ABN AMRO partners with Root Capital to support smallholder farmers

Press release -

Coffee farmers

ABN AMRO has entered into a relationship with Root Capital, a US-based agricultural impact investor, to provide impact finance to small agricultural organisations. Last month the first loan participations were closed, serving several coffee cooperatives in Latin America and reaching 4,000 coffee farmers.

Building impact banking portfolio up to EUR 50 million

Impact banking is a combination of offering access to loans while creating a positive impact on humanity (people) and the environment (planet). ABN AMRO aims to build an impact banking loan portfolio up to EUR 50 million in the coming years. Liesbeth Kamphuis and Emilie Ottervanger, responsible for impact banking at ABN AMRO, explain: "Our Impact Banking team was set up in 2015, and lost month we closed our first transaction. We are very happy to partner with Root Capital. By participating in their loan portfolio we will gain knowledge and experience we can use to successfully build up our impact banking portfolio."
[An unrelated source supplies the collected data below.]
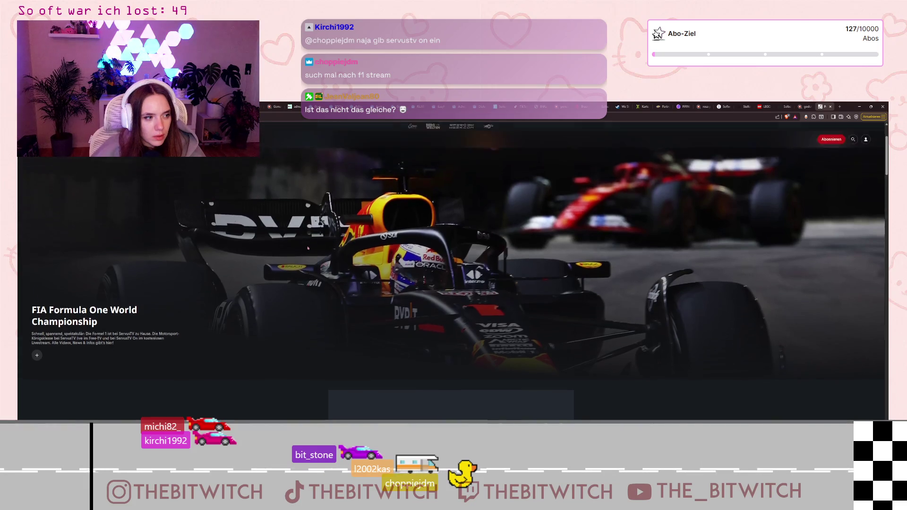
scroll(307, 257, down, 4)
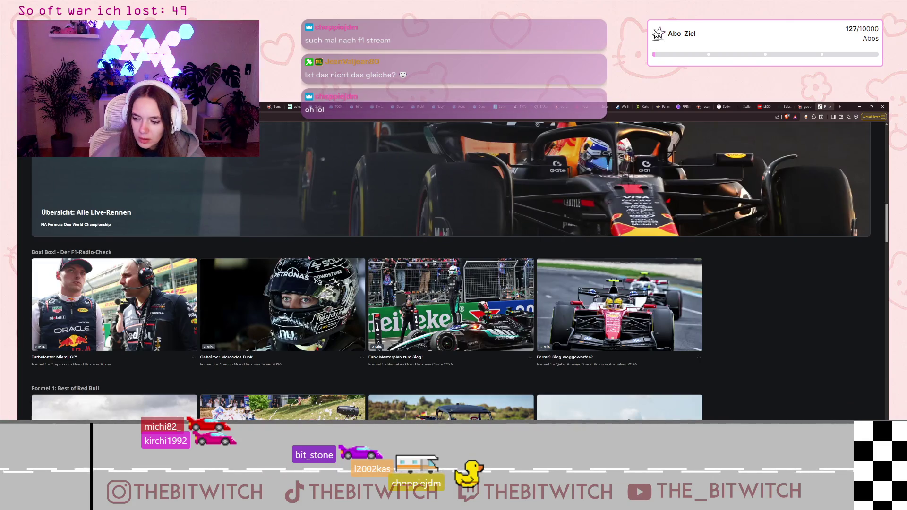
scroll(309, 258, up, 5)
scroll(313, 262, up, 2)
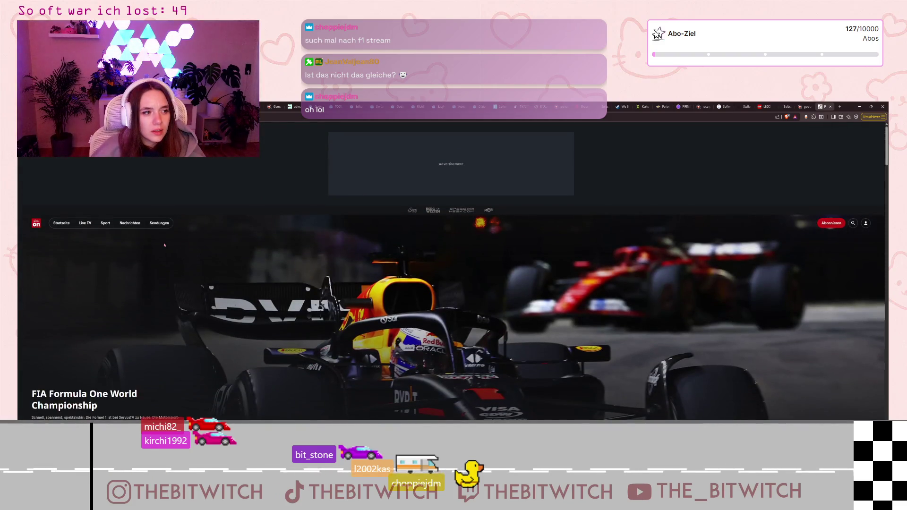
click(159, 223)
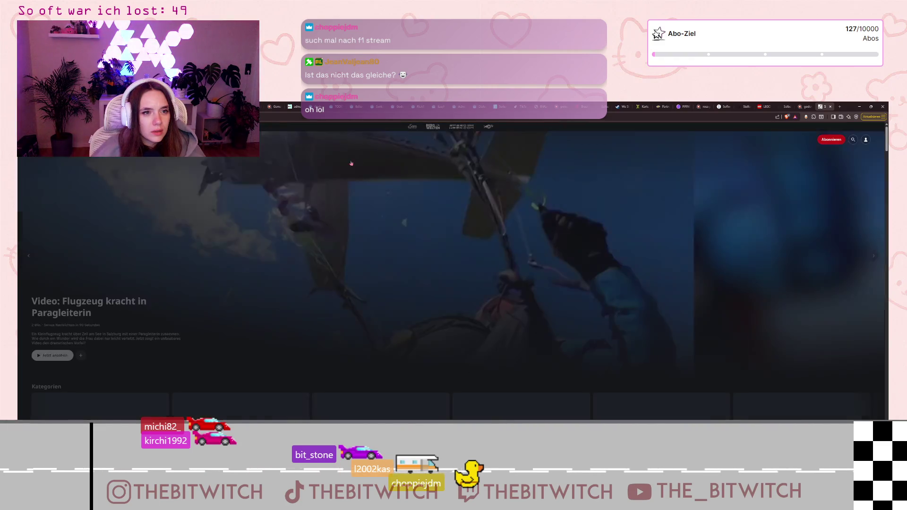
Open the Live TV page showing Hotel Regina in Wien with the programme guide
scroll(451, 269, down, 3)
scroll(344, 253, down, 4)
Transition to sustainable value chains

ABN AMRO’s Impact Banking Team was set up to assist clients in the agricultural sector in making the transition to sustainable value chains. "We will team up with clients and partners to give farmers in developing countries access to finance. Our main impact goals are to increase productivity and eventually bolster farmers’ livelihoods and to improve sustainable practices throughout the value chain."

Peter Bernard, Chief Operating Officer, of Root Capital: "ABN AMRO is relatively new to sustainable farmer finance, and we are very excited by its entry into this market. The Bank brings a great deal of sector and financial knowledge to this partnership. And with 17 years of experience in social lending, ABN AMRO can build upon our track record. Together through this partnership, we will increase the supply of much needed capital and increase the sustainability of the supply chains that we both support."

Bridging the financing gap

Demand for agricultural products will continue to grow exponentially in the coming decades. A large portion of this demand will need to be met by smallholder farmers, of which there are 500 million globally. These farmers urgently need to invest in their farms to improve productivity. Demand for smallholder finance is estimated to be USD 200 billion, of which USD 50 billion is actually financed in the regions of sub-Saharan Africa, Latin America, and Southern and Southeast Asia.* This financing gap is caused by the fact that smallholder farmers often live below the poverty line and are too small for commercial loans and too big for microfinance. Root Capital and ABN AMRO aim to use this partnership to catalyse access to finance for smallholder farmers.